● **Passage**:

-- begin --

Hunter grabbed me by the balls. I was so into it, all the themes and the everyman-struggling-against-the-darkness and the mystical overtones and the multiple points-of-view and everything. I somehow drifted onto the WW Hunter forum, which supported both in-character posts to the canonical Hunter-Net, a mailing-list that only Hunters had access to, and OOC posts about the game, arguing points of canon, etc. I played through an entire character arc on those boards, from Imbuing to his eventual suicide, over the period of about 6 months, and he continues to be my favorite and most fully-realized character I have ever played. My Hunter forum play will eventually get its own writeup - but this was the first time I had felt like I had put closure to a story arc.

My senior project taught me that I needed to learn more about designing games, and that I really wanted to design games. These impulses led me to the Forge at the beginning of college.

My freshman year, I played with a group that exhibited almost every single bad gaming stereotype you could think of. We played 3rd Ed D&D, a Vampire elders game set in Victorian Age Vampire, and the aborted attempts of a couple of other games. This year, combined with my introduction to the Forge, taught me that I needed to game with friends, not make friends with gamers.

The summer between freshman and sophomore year, I played a summer game of Mummy: the Resurrection with two of my good friends from my high school gaming years. It rocked on toast, and is probably still my favorite long-form game. We met every week, played, and completed a full story arc. Yes.

Last summer, played a similar game of Adventure! It didn't click quite as well, but it was fun, and satisfying, and I wish I could play it longer.

Now, I've been playing a lot of one-shots of Indie games, as well as getting a game of Aberrant off the ground. The last 3 years have been a gradual upwards trajectory of play ranging from good to awesome, in a huge variety of ways.

I don't think I had a particularly negative or damaging formative play experience, but it was very tightly limited. My wanting to design games stems less from trying to fix things that broke me, and more from the sheer joy of doing it. Now that I have some design under my belt, my priorities are changing a bit, but I still think the process is a huge part of why I do what I do.

Tuesday, February 14, 2006

 

Coincidence?

So just as the shtuff about Ron's Brain Damage post gets to really swirling, I run across these threads on RPG.net:

What games have you been thrown out of?

What games have you walked out of?

Many of the accounts (3 pages so far in the former thread, 14 and counting in the latter) concern Vampire and Shadowrun games. Not all, by any means, but a siginificant portion. These include games where the GM shot the poster with a paintball gun when his character was shot in-game, where the poster was physically attacked by another player and gave him a bloody nose in self-defense, where posters have been given smokescreens and run-arounds to be kept away from other gaming groups, where posters say that they should have walked or should have been kicked out for their behavior, but weren't.

-- end --

● **Provided information**:
-- begin --

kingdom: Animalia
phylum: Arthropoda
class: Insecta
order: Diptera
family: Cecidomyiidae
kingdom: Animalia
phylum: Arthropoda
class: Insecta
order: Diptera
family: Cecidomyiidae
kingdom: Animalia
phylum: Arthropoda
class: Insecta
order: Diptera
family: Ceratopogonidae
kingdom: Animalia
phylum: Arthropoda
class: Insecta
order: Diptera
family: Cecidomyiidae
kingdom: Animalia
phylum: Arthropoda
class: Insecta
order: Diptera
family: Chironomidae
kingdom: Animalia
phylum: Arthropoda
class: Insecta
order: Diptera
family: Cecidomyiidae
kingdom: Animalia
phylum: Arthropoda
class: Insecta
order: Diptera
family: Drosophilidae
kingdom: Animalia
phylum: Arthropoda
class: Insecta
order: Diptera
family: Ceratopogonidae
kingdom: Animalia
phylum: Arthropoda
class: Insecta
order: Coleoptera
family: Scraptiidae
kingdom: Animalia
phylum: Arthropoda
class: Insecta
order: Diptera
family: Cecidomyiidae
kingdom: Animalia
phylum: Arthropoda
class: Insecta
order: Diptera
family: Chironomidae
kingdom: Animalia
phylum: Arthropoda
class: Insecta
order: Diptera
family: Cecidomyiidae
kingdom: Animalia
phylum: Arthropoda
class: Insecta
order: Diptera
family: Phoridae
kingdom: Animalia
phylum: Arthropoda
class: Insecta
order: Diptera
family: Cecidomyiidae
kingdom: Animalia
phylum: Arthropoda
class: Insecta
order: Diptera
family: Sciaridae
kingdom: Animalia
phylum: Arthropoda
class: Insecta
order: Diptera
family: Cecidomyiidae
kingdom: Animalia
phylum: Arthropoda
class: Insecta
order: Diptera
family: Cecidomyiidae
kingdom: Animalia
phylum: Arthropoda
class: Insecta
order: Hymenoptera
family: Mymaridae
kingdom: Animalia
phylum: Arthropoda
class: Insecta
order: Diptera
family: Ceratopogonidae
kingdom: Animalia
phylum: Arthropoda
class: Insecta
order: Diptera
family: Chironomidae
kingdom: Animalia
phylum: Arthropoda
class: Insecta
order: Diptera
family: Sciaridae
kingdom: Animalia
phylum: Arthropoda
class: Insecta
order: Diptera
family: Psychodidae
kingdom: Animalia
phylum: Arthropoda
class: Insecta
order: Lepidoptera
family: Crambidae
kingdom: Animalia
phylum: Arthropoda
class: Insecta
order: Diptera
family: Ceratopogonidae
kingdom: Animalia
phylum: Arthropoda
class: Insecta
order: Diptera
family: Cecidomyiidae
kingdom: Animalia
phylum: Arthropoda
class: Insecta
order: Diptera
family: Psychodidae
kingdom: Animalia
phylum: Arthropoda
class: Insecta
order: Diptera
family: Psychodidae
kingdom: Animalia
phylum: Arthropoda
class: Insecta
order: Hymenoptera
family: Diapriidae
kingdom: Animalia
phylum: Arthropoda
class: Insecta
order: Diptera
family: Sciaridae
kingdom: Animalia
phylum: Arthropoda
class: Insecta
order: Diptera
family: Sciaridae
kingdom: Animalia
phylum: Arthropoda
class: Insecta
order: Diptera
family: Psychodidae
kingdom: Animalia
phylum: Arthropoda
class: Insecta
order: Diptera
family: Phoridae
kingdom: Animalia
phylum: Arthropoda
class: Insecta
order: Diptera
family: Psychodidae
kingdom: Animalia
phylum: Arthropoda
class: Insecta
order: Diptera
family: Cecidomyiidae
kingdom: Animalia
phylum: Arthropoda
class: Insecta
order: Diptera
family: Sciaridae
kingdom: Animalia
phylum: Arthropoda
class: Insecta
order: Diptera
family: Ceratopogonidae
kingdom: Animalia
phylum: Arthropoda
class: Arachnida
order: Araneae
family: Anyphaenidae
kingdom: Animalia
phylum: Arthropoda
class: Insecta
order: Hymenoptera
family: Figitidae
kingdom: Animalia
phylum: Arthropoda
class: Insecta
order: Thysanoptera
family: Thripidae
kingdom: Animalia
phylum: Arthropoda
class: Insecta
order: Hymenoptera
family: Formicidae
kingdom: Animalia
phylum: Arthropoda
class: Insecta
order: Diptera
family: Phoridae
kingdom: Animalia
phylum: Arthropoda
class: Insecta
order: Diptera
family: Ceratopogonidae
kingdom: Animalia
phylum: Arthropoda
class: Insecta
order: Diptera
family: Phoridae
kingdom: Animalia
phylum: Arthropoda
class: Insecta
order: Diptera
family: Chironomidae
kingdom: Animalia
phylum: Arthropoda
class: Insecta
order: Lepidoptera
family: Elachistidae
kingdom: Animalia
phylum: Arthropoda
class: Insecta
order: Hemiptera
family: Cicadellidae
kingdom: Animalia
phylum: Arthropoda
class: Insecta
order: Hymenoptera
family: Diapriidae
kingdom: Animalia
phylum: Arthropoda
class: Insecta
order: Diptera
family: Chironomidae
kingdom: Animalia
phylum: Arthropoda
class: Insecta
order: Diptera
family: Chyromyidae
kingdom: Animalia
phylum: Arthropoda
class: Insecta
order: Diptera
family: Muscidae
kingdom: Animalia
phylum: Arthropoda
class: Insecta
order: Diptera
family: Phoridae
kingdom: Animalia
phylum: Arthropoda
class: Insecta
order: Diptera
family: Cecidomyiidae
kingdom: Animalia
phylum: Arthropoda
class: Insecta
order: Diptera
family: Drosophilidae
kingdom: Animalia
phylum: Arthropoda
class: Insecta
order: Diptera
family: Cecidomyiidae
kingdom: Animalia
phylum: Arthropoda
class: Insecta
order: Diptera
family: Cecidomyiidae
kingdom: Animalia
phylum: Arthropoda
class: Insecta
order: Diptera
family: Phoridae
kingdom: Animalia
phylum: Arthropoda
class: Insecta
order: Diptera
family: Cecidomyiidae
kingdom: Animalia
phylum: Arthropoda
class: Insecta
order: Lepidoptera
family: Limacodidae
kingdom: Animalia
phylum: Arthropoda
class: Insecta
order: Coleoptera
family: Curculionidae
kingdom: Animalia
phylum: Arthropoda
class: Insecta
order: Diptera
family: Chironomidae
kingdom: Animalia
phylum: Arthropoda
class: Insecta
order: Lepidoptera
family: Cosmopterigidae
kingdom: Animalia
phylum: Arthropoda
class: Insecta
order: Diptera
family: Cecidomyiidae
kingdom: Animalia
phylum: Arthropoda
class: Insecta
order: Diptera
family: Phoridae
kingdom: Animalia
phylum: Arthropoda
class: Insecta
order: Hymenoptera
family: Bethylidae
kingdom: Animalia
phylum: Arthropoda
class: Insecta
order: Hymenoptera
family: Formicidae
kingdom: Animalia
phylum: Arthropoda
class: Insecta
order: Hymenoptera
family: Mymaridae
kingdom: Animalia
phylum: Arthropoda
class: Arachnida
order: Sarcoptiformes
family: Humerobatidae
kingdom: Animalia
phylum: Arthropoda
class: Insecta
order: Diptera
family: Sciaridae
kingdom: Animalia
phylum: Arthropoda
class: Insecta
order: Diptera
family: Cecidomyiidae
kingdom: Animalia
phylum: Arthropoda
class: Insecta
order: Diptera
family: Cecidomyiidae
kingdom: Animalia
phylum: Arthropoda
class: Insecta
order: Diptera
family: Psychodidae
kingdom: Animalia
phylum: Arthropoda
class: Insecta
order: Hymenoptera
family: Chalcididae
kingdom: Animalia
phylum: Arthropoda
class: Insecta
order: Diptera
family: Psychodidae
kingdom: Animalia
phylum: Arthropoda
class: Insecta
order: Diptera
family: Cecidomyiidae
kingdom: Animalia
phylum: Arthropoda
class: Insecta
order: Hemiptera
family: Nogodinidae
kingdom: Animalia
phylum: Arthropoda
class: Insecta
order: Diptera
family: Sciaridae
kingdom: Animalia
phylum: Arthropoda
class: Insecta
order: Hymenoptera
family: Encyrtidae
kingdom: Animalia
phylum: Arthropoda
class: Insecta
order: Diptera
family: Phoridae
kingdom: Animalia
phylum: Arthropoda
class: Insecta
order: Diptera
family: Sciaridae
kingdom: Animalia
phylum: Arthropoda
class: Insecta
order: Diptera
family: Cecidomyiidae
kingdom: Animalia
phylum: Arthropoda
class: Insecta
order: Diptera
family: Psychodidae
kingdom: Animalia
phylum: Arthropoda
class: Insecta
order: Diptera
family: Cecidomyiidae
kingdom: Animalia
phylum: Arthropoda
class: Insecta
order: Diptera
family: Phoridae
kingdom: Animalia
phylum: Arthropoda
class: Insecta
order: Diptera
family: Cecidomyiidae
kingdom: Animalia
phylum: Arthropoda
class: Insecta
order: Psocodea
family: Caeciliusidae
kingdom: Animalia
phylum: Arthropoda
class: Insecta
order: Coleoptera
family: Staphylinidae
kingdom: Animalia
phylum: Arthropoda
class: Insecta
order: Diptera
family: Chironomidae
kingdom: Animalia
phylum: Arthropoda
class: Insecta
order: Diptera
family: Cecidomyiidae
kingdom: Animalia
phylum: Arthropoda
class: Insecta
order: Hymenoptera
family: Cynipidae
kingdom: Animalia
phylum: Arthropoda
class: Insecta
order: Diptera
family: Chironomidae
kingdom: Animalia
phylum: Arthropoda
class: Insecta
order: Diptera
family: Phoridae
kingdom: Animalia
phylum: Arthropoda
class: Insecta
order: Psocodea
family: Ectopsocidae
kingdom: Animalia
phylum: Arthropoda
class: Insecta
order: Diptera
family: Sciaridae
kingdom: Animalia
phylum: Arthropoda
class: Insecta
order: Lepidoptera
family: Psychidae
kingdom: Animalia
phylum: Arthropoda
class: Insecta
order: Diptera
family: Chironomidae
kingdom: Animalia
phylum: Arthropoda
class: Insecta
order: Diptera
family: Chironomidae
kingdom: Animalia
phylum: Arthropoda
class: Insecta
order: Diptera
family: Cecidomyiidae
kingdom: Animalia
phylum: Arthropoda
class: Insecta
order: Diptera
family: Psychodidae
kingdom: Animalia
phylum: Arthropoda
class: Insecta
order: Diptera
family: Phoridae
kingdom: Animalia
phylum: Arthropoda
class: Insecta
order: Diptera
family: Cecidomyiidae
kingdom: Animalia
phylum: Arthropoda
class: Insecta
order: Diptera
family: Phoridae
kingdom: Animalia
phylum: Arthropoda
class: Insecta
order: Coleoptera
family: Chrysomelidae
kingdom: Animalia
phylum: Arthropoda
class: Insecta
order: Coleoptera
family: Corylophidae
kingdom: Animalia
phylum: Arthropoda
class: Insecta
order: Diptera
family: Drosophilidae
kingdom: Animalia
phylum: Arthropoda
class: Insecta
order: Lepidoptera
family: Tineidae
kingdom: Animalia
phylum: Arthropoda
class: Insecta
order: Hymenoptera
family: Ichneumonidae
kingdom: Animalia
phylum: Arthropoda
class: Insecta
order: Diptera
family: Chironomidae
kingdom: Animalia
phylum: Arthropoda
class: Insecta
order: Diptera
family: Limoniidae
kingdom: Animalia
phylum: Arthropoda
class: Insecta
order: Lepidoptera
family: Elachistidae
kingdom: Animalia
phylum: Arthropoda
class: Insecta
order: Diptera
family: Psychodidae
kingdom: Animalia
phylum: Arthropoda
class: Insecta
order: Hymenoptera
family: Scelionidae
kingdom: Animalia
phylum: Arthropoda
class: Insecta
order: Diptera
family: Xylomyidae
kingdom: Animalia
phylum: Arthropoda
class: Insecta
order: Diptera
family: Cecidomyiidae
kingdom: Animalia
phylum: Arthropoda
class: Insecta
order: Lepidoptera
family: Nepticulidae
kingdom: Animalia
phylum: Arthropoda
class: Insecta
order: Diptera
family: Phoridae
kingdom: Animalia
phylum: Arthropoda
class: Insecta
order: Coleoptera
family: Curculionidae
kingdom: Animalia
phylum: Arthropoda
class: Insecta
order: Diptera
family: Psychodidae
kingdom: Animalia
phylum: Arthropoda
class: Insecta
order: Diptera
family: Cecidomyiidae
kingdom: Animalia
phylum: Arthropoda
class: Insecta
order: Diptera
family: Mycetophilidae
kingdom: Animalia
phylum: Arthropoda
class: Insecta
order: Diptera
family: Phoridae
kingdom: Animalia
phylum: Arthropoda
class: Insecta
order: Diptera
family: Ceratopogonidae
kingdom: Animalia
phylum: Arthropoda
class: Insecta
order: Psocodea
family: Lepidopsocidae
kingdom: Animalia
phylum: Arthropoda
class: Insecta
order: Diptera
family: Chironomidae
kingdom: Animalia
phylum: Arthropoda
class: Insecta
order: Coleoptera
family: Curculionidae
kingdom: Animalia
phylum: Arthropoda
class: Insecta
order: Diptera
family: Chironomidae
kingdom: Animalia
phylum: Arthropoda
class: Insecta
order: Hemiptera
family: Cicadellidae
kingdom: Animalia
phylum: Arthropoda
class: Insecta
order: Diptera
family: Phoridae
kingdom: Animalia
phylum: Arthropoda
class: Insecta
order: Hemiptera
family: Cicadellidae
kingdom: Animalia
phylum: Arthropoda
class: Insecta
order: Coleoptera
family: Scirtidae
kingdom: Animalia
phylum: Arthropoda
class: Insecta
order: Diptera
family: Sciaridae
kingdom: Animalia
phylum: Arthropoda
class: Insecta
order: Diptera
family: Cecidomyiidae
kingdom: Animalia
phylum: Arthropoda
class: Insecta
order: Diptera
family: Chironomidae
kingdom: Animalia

-- end --

● **List of tasks**:
[A] In the roleplaying post, which game did the writer play over the summer between freshman and sophomore year with two good friends from high school?
[B] Write the next part of the roleplaying post, picking up right after its final sentence.
These records were drawn from a different source than the roleplaying post.

● **Answers**:
[A] Mummy: the Resurrection

[B]
Anecdotal, self-selecting, etc. But....these threads come at a very illustrative time.

Edit: Things just keep striking me. Like this quote from a thread entitled "What exactly is an RPG": "A bunch of guys (or gals) get together, one of them tells a story, everyone else plays the part of a character in the story. The storyteller, usually known as the Game Master, tells what is happening, the players tell what they do in response to what is happening, and the storyteller decides the outcome of their actions, usually by rolling some dice and comparing the result to one of the characters' skill scores."

I'm really glad that I don't play like this any more.

Monday, February 13, 2006

 

Sim Designs?

I have yet to see anyone make a solid statement for a published system that facilitates Sim play.

Anyone want to bite on this?

What kind of Sim does it support?

Thursday, February 09, 2006

 

My Thoughts On Unsung

Note: This isn't really a review, especially as I haven't played the game (yet). I've read it exactely once, and am giving impressions, mostly as they relate to Carry.

I got Unsung for a couple of reasons. First, it's one of those games that I kinda-sorta paid attention too during it's development, and I want to establish a habit of actually finding out how those end up. Secondly, it's been mentioned in passing that it's in the same general vein as Carry (i.e., a war game that doesn't suck). Thirdly, I need to do better with the whole reading/playing other games as I'm developing mine thing. So, I get on the intar-web and order the coil-bound version from lulu.com. In general, I prefer coil-bound, so I'm always happy when its offered. It's 53 pages, color front cover, 8.5x11, written by Kirt Dankmyer via his Ivanhoe Unbound imprint.

The game is cool. My focus is on how it's similar too and different from what I'm doing with Carry, so that's what I'm gonna talk about.

Basically, Unsung is about forcing hard moral choices onto the characters, with a heavy dose of shared appreciation of said moral screwage. The "setting" is a group of characters who regularly face situations that will force those choices, with the actual setting qua setting being left up to the group (though Kirt offers a fantastic spread of genre settings that hit pretty much everything that qualifys). Systemwise, characters have a small number of traits (6, I think), with a simple d20 roll-under mechanic for determining success.

Carry, on the other hand, is about exploring the effects of the one specific high-stress situation (squad in Vietnam) on the characters, and how their issues interface with the rising stress, and their pre-determined doom. Just to make that clear.

Anyway, the core of Unsung is Gifts and gift points. Essentially, a player can give another players character a Gift whenever it would be appropropriate. A Gift is a detail or event in the scene that forces a moral challenge on the Gifted (heh) character, who must then succeed at a Responsibility check to retain control of the character. If they fail, they suffer a Lapse, where their character must take the morally easy/expedient choice, usually the most violent, brutal action they can. The Gifting player gains a Gift point if the Gift is accepted (more on this in a sec). Gift points can be used to help succeed at rolls (including Responsability checks), take over non-protagonist characters, increase stats, etc.

So, the core of the game is creating a group of characters that continually face morally stressful situations, then having the players Gift other characters with tough choices in order to gain the currency of increased effectiveness and advancement. There is also a Retirement point system, which means that the group accumulates RPs in every mission, and then when they hit whatever threshold (default 50), its time to wrap up the narrative. Character death is also very possible and needn't be avoided, as it can be a powerful statement. Also, gift points stay with the player, not the character, so you still are in on the game even if your protagonist bites it.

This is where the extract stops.